__TEXT UNDER STUDY__.
-.-.-
Genetic testing for faulty breast cancer genes is to be extended for women in Scotland.
Clarifying the position in Scotland, Health Secretary Alex Neil said:
“In Scotland, the Scottish Genetics Laboratory Consortium steering group has already decided to extend the testing in line with the new NICE recommendation. This agreement was reached in April this year and will be fully implemented by 1 June.
“Anyone who is concerned they may be at risk because of their family history should seek advice via their GP who can, if appropriate, refer on to the cancer genetics service.
“The earlier cancer is detected the easier it is to treat and the better the chance of a successful outcome and we hope that Ms Jolie’s story will encourage anyone with a family history of cancer to seek advice from the medical profession.”
James Jopling, Scotland Director at Breakthrough Breast Cancer said:
“We welcome the fact Scotland is mirroring the draft NICE recommendation to extend tests to more women at risk of having the BRCA gene.
“It is worth remembering the gene fault is rare and is present in less than one per cent of the population, usually where there are multiple members of the family affected by breast or ovarian cancer at a younger age than would usually be expected.
“If women have any concerns about having a family history of breast cancer we advise they should contact their GP for guidance.”
The changes will meant that the risk estimation level to trigger genetic testing will fall from 20 per cent to 10 per cent.
-.-.-
Stored entries
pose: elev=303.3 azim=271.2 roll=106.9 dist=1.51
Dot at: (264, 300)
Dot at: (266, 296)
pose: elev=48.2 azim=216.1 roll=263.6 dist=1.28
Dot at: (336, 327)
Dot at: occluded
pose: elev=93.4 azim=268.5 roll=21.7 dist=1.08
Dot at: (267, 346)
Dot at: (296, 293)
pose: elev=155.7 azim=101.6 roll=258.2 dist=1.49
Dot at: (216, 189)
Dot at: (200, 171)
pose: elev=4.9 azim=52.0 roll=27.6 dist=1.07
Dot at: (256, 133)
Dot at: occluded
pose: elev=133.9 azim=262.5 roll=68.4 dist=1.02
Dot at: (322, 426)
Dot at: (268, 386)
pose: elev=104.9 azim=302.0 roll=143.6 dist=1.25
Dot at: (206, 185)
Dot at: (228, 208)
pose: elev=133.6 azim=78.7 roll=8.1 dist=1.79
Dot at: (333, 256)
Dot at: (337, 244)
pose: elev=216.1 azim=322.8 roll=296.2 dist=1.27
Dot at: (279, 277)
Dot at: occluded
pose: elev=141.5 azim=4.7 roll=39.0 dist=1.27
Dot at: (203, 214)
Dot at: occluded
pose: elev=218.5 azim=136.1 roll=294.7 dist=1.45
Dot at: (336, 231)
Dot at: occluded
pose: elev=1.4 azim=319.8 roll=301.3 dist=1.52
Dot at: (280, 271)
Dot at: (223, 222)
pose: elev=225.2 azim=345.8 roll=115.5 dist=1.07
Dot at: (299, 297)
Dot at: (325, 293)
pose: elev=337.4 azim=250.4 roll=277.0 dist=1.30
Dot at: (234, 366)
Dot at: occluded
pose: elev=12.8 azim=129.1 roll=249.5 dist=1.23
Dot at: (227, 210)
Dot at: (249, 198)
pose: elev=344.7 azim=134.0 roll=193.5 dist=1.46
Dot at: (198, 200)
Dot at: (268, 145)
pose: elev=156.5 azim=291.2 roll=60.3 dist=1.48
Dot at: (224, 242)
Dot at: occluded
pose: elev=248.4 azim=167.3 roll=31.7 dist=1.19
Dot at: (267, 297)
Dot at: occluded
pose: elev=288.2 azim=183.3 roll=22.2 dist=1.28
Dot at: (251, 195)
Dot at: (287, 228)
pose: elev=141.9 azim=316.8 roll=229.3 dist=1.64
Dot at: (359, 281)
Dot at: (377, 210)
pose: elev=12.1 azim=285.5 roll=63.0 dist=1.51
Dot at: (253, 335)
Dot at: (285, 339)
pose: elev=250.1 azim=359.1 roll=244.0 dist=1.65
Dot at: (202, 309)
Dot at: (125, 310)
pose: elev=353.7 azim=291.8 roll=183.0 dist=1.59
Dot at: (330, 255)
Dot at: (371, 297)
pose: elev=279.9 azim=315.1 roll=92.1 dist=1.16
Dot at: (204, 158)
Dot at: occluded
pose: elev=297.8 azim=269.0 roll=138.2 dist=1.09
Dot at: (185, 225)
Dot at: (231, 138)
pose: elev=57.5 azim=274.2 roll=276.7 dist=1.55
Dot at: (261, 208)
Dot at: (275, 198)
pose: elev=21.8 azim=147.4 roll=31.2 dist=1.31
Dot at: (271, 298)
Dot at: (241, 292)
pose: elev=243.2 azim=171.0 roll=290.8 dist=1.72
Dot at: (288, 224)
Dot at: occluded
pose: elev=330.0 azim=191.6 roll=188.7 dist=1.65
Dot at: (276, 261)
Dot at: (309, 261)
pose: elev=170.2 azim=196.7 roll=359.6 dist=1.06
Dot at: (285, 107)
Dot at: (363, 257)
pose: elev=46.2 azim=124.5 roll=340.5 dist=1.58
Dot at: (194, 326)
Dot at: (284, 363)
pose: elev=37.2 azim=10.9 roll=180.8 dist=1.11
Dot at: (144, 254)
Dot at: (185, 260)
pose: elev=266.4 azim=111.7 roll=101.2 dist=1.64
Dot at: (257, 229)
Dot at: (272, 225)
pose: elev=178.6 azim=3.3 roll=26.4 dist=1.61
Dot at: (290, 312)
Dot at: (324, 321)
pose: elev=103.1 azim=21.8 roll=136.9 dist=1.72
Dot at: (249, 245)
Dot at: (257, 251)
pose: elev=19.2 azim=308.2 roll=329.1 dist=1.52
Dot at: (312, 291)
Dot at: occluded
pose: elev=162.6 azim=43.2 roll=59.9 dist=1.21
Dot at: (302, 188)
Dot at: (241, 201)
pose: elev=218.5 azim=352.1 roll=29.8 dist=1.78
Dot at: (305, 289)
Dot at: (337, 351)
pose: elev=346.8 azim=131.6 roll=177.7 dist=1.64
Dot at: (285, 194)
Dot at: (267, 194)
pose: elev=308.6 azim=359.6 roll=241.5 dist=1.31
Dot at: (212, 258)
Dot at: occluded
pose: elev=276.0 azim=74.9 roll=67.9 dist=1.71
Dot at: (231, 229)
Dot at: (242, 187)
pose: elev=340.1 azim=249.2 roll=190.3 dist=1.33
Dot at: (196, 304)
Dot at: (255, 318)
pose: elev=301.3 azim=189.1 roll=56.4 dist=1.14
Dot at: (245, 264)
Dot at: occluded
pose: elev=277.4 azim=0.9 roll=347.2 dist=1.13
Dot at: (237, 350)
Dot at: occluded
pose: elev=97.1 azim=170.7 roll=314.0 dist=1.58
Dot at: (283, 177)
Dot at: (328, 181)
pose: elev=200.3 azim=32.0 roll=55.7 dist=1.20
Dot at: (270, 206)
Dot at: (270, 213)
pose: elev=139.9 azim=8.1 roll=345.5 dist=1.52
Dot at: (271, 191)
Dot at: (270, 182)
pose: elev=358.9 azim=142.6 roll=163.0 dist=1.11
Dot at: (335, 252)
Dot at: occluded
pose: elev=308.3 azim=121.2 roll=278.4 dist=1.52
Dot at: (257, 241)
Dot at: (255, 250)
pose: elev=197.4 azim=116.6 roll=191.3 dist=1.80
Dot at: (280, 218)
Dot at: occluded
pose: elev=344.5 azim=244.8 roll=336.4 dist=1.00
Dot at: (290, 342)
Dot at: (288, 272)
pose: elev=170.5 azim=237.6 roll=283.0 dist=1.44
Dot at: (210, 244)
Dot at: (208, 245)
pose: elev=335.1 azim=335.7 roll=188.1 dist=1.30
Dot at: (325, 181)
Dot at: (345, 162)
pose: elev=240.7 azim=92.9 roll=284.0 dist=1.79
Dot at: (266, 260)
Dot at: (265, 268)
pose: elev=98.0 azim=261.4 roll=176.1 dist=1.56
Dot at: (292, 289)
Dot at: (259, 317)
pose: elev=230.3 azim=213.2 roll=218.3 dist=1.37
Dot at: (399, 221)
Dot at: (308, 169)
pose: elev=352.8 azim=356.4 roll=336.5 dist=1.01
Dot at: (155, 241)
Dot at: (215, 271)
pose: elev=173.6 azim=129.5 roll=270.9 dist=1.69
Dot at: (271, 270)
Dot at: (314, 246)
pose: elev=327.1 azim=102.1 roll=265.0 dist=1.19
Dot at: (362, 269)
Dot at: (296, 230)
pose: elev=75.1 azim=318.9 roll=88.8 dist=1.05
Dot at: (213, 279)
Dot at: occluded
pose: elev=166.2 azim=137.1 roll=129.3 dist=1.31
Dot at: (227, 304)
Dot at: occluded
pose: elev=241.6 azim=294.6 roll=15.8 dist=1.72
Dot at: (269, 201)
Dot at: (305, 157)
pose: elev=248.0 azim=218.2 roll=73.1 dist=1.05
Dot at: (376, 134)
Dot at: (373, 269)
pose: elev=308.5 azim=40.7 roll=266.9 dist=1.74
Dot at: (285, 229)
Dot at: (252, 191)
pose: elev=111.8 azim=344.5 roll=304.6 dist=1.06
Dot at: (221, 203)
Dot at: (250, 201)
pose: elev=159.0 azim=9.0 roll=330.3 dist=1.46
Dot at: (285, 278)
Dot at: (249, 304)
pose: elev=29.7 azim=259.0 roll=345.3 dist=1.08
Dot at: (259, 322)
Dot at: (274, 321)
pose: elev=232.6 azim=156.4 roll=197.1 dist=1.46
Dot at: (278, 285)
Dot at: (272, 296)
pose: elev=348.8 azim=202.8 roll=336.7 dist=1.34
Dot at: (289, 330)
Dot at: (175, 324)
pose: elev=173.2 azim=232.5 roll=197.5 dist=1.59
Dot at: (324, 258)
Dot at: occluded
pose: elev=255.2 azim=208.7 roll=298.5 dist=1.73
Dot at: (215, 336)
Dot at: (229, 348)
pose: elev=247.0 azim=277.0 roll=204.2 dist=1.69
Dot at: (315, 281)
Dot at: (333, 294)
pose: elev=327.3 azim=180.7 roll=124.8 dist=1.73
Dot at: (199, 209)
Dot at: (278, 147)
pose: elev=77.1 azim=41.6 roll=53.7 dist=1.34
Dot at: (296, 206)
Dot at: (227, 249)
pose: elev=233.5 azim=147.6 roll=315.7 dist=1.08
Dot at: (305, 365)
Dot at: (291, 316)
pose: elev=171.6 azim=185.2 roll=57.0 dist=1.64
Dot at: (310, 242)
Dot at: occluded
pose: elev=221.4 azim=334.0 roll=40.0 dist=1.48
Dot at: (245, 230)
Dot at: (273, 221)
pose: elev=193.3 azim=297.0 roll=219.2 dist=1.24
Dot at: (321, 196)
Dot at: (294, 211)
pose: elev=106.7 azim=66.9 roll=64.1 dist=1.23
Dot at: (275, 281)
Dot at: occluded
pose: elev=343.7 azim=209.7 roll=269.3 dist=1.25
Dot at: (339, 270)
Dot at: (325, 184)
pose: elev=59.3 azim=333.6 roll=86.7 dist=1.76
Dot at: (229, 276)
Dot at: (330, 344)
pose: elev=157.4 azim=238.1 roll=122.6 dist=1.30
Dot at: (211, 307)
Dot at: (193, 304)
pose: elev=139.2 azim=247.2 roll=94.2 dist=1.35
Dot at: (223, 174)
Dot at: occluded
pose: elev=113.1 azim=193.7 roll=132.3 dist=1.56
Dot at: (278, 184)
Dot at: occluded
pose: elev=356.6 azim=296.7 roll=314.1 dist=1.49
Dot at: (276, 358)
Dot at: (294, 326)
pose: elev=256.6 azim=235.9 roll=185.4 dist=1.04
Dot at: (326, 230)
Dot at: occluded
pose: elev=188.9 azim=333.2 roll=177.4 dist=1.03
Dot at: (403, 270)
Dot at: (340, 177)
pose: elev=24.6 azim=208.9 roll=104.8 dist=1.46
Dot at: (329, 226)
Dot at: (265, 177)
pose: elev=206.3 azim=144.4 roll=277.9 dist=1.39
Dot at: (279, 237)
-.-.-
__APPLY WHAT YOU READ__.
1 – Answer these questions from the news item on breast cancer gene testing.
(a) By what date will the extended testing be fully implemented in Scotland?
(b) In less than what share of the population is the gene fault present?
(c) From what level to what level will the risk estimation level that triggers genetic testing fall?
2 – List every person named in the news item on breast cancer gene testing, as the text names them.
3 – Repeat everything in the news item on breast cancer gene testing from "Genetic testing for" down to "cancer genetics service.".

__TASK-BY-TASK ANSWERS__.
1 –
(a) By 1 June.
(b) Less than one per cent.
(c) From 20 per cent to 10 per cent.

2 –
Alex Neil
Ms Jolie
James Jopling

3 –
Genetic testing for faulty breast cancer genes is to be extended for women in Scotland.
Clarifying the position in Scotland, Health Secretary Alex Neil said:
“In Scotland, the Scottish Genetics Laboratory Consortium steering group has already decided to extend the testing in line with the new NICE recommendation. This agreement was reached in April this year and will be fully implemented by 1 June.
“Anyone who is concerned they may be at risk because of their family history should seek advice via their GP who can, if appropriate, refer on to the cancer genetics service.